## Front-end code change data
━━━━

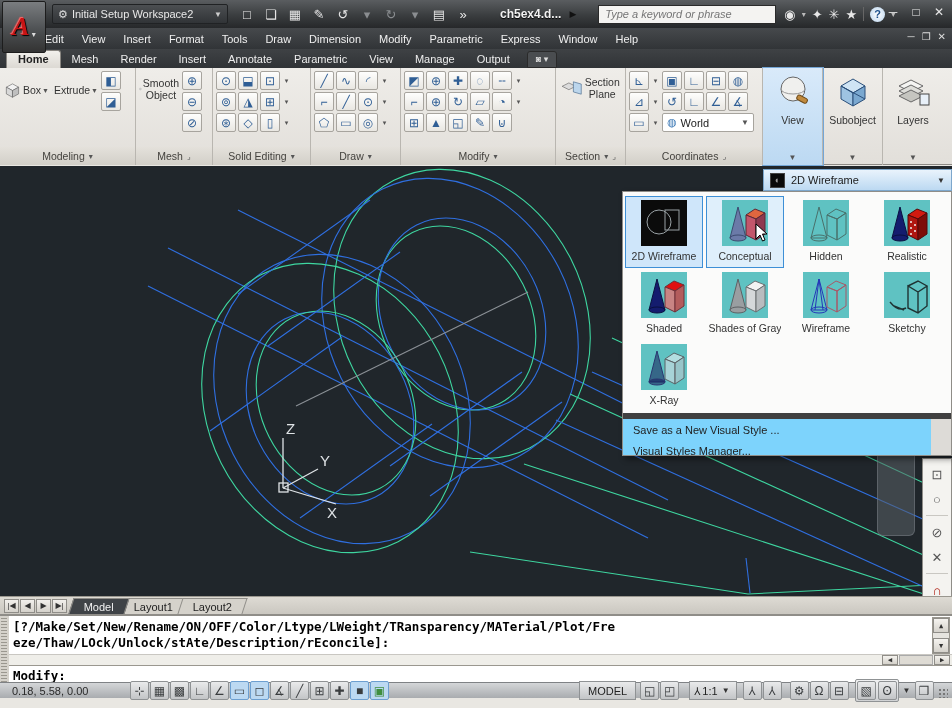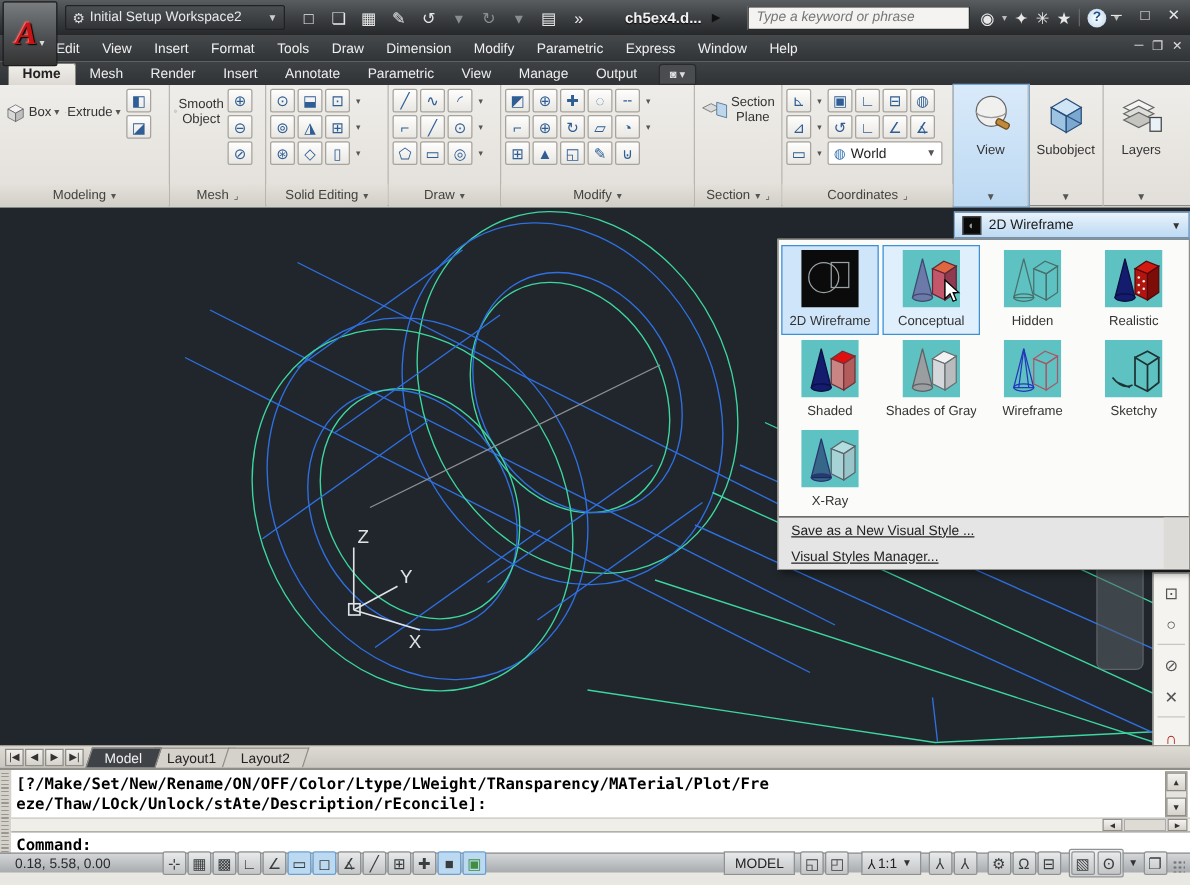--- a/index.html
+++ b/index.html
@@ -113,7 +113,7 @@
     max-width:76px; text-overflow:ellipsis; }
   .vs-item.selected { background:#cfe6fa; border:1px solid #3d8fd6; }
   .vs-item.hover { background:#dfeffb; border:1px solid #3d8fd6; }
-  .vs-menu { border-top:1px solid #404040; background:#e5e5e5; position:absolute; left:0; right:0; bottom:0; top:221px;text-decoration:underline;}
+  .vs-menu { border-top:6px solid #404040; background:#7dd3fc; position:absolute; left:0; right:0; bottom:0; top:221px;}
   .vs-menu .vm-item { height:21px; display:flex; align-items:center; padding-left:10px; font-size:11px; color:#222; }
   .vs-menu .gutter { position:absolute; right:0; top:0; bottom:0; width:20px; background:#dddbd7; }
   .cursor-arrow { position:absolute; right:14px; top:26px; z-index:50; }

━━━━

Your task is to write out, exactly, the line that holds "background:#dfeffb; border:1px solid" and every line after it until the records end.

## Task answer
   .vs-item.hover { background:#dfeffb; border:1px solid #3d8fd6; }
-  .vs-menu { border-top:1px solid #404040; background:#e5e5e5; position:absolute; left:0; right:0; bottom:0; top:221px;text-decoration:underline;}
+  .vs-menu { border-top:6px solid #404040; background:#7dd3fc; position:absolute; left:0; right:0; bottom:0; top:221px;}
   .vs-menu .vm-item { height:21px; display:flex; align-items:center; padding-left:10px; font-size:11px; color:#222; }
   .vs-menu .gutter { position:absolute; right:0; top:0; bottom:0; width:20px; background:#dddbd7; }
   .cursor-arrow { position:absolute; right:14px; top:26px; z-index:50; }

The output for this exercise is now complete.